Türkiye'nin demografik portresi değişiyor!
Sosyologlar, doğurganlık hızının düşmesinin uzun vadede toplumdaki “geniş aile” ya da “sülale” kavramlarını pratikte ortadan kaldırabileceği, “fasulye sırığı aile” tipini ortaya çıkaracağı uyarısında bulundu.

TÜİK verilerine göre, bir kadının doğurgan olduğu dönem boyunca dünyaya getirdiği ortalama çocuk sayısını ifade eden “toplam doğurganlık hızı” Türkiye’de 2024’te 1,48 olarak ölçüldü. Bu oran, nüfusun doğal olarak yenilenmesi için gereken 2,1’lik seviyenin altında kaldı.
Doğurganlık hızının en düşük olduğu iller 1,12 ile Bartın ve Eskişehir oldu. Bu şehirleri 1,15 oranla Zonguldak ve Ankara takip etti. İzmir’in toplam doğurganlık hızı da 1,17 oldu. Ege Üniversitesinden Doç. Dr. Pelin Önder Erol, doğurganlık hızındaki düşüşün ekonomik ve sosyal açıdan olumsuzlukları beraberinde getirdiğini söyledi. Doç. Dr. Erol, Türkiye’nin mevcut doğurganlık oranına rağmen çalışma çağındaki nüfusun, genç ve yaşlı nüfusun toplamından fazla olduğu “demografi k fırsat penceresi” döneminde olduğunu bildirdi.
Nitelikli nüfusun her zaman bir güç olacağını anlatan Erol, şöyle konuştu: Türkiye şu anda yaşlılarını ve çocuklarını ekonomik anlamda göğüsleyebilecek bir ülke. Genç nüfusu hem artırmak hem de nitelikli bir şekilde değerlendirmek çok kıymetli. Doğurganlığın giderek azalmasıyla artık ailelerin dikey olarak büyümesi anlamında gelen ‘fasulye sırığı aile’ tipi ortaya çıkmaya başladı. Bu, çocukların büyük ihtimalle amcaları, teyzeleri, halaları olmayacak. Geniş aileleri ya da sülale kavramını artık görmeyeceğiz. Kuşaklardan sadece birer temsilci bulunacak.
DESTEK VERİLMELİ
Dokuz Eylül Üniversitesinden Prof. Dr. Nilüfer Özcan ekonomik kaygının, kadınların iş gücüne aktif katılımının ve bireyselleşmenin doğurganlık hızındaki düşüşü etkilediğini söyledi. Özcan, kreşlerin yaygınlaştırılması, babalık izninin zorunlu hâle getirilmesi, kırsalda eğitimli aileleri destekleme programları, kadın istihdamına güvenli geçiş mekanizmalarıyla doğurganlığın desteklenebileceğini vurguladı.

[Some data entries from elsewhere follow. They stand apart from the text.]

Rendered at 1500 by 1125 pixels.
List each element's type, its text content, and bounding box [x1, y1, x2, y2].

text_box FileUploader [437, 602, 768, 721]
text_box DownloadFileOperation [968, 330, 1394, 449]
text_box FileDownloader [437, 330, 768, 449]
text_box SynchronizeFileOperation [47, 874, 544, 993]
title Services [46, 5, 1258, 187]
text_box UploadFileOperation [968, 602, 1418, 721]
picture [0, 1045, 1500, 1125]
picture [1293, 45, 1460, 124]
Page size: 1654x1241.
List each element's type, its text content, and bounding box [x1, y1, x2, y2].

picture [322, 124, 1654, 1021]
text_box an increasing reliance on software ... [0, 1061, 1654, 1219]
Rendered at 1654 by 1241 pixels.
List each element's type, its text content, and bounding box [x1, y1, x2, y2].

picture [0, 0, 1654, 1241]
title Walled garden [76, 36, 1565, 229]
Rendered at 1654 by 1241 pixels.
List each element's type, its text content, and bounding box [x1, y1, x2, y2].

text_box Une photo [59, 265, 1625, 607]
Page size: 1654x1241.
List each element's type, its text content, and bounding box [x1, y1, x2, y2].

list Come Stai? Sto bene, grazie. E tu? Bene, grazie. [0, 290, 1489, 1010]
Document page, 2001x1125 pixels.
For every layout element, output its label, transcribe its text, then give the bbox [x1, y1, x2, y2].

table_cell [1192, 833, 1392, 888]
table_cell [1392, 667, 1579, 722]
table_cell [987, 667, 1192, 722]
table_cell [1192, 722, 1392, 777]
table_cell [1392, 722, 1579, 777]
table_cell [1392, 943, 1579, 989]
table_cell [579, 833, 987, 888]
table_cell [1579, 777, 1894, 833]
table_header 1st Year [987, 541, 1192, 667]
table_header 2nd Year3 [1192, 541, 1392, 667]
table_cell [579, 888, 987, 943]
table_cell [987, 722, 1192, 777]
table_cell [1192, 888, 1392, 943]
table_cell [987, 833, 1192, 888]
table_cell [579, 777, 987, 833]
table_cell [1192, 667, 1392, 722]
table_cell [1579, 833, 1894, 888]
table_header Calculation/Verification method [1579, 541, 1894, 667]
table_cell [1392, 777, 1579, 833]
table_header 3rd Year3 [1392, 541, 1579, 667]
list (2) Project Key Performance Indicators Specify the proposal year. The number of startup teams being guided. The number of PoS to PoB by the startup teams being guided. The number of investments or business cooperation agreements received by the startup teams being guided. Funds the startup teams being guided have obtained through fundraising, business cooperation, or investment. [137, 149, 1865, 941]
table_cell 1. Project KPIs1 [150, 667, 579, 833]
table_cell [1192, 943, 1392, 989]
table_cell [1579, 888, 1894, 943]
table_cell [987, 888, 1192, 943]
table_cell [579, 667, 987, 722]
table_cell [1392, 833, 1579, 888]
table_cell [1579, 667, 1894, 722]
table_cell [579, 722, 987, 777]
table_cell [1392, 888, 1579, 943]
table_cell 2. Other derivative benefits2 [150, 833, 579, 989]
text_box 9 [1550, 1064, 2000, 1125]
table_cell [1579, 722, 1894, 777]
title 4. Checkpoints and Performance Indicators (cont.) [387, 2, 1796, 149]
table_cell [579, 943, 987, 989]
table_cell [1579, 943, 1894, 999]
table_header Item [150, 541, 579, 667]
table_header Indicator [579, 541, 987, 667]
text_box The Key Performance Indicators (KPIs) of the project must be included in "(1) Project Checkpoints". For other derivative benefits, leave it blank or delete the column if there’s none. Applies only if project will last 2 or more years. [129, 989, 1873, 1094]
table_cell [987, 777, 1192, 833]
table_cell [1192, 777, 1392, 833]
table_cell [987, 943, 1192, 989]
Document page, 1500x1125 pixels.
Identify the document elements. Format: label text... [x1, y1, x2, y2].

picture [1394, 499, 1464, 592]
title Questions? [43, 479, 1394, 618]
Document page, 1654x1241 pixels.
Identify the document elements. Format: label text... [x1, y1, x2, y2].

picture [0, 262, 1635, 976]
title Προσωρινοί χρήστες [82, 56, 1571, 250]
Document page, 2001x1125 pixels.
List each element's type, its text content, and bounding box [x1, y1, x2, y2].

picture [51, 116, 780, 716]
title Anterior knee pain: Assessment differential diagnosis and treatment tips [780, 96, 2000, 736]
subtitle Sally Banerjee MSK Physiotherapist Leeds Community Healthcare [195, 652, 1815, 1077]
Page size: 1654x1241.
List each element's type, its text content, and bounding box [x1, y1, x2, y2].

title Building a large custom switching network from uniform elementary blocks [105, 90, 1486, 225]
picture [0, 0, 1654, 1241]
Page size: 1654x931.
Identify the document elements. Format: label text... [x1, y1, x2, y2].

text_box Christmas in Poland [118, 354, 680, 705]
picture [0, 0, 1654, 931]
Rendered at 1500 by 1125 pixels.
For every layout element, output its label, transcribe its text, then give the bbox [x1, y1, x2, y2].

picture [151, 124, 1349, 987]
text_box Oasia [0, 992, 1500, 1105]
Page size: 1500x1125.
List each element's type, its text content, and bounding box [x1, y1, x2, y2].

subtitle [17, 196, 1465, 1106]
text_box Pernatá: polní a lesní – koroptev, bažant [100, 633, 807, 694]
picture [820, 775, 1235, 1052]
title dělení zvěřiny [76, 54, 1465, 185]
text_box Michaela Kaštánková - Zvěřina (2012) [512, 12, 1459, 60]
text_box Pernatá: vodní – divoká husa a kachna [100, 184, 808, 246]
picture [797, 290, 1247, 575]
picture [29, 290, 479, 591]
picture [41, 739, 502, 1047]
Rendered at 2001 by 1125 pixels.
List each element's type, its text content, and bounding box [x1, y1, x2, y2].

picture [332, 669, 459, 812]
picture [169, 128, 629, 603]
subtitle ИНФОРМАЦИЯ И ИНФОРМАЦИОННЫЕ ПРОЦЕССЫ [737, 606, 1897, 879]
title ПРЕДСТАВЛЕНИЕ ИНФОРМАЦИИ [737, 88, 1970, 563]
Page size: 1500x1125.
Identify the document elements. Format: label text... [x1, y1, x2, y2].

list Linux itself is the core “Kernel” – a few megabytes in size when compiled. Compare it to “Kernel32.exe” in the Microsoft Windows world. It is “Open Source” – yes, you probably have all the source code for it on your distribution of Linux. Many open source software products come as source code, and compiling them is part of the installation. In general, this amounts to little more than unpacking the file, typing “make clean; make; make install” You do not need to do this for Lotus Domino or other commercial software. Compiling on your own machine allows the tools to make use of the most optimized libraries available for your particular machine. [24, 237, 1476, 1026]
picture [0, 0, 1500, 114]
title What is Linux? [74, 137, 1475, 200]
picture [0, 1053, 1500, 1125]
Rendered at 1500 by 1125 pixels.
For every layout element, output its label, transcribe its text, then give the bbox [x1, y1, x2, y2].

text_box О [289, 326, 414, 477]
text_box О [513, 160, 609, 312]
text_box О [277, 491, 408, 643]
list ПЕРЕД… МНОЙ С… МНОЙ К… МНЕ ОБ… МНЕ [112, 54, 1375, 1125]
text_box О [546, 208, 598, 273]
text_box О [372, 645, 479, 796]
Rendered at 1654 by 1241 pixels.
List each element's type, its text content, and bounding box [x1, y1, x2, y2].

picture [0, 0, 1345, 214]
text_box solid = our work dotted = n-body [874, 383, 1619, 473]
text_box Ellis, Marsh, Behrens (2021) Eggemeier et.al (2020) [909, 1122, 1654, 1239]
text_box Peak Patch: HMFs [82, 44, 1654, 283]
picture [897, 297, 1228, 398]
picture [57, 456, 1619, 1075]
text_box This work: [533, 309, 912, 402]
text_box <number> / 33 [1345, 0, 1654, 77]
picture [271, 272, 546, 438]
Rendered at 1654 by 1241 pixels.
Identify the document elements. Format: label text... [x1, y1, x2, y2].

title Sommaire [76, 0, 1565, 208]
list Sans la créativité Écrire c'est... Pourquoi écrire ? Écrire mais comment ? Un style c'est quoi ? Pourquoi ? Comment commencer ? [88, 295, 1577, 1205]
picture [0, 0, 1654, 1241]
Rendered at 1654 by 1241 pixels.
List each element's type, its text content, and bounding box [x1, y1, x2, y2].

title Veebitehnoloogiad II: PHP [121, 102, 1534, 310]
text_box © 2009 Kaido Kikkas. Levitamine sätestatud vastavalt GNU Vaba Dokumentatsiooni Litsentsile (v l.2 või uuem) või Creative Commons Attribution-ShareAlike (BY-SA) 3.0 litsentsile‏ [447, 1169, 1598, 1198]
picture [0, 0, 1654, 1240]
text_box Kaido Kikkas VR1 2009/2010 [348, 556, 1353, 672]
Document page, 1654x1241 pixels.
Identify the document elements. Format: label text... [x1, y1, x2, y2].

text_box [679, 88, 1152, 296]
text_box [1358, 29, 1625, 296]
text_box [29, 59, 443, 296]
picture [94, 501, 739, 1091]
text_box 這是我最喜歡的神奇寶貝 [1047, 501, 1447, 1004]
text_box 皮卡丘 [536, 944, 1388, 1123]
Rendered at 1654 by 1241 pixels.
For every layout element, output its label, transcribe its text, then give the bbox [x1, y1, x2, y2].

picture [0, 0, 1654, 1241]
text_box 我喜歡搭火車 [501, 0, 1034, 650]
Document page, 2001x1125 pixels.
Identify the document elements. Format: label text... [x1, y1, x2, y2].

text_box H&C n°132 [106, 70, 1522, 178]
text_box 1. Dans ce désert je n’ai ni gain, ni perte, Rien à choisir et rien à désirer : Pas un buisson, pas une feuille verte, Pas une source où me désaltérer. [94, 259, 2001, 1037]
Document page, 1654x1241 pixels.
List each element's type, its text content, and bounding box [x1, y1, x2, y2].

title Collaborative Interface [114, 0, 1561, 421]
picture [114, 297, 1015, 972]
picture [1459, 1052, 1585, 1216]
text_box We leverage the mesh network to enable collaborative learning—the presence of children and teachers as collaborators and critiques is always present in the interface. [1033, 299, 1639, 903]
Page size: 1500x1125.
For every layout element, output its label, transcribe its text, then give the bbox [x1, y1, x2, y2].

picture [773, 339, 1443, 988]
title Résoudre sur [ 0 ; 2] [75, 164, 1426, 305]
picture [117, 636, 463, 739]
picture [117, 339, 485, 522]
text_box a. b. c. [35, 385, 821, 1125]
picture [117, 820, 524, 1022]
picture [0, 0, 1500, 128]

BM RAPORU ORTAYA KOYDU: İSTEK VAR AMA İMKAN YOK
Birleşmiş Milletler (BM) tarafından hazırlanan yeni bir rapora göre, milyonlarca insan istedikleri sayıda çocuğa sahip olamıyor. Raporda, ekonomik engeller ve "cinsiyetçiliğin zehirli karışımı" bu durumun temel nedenleri olarak gösteriliyor. BM Nüfus Fonu (UNFPA), İcra Direktörü Dr. Natalia Kanem, asıl sorunun bireylerin ve toplumların karşılaştığı seçim eksikliği olduğunu belirtti. Kanem, çözümün ise "ücretli aile izni, uygun fiyatlı doğurganlık bakımı ve destekleyici eşler" gibi insanların ihtiyaç duydukları şeylere yanıt vermekte yattığına dikkat çekti. 14 ülkede yapılan bir ankete göre de en büyük engel para olarak belirlenirken, kadınlar evdeki iş bölümündeki eşitsizliğin bir etken olduğunu söyledi.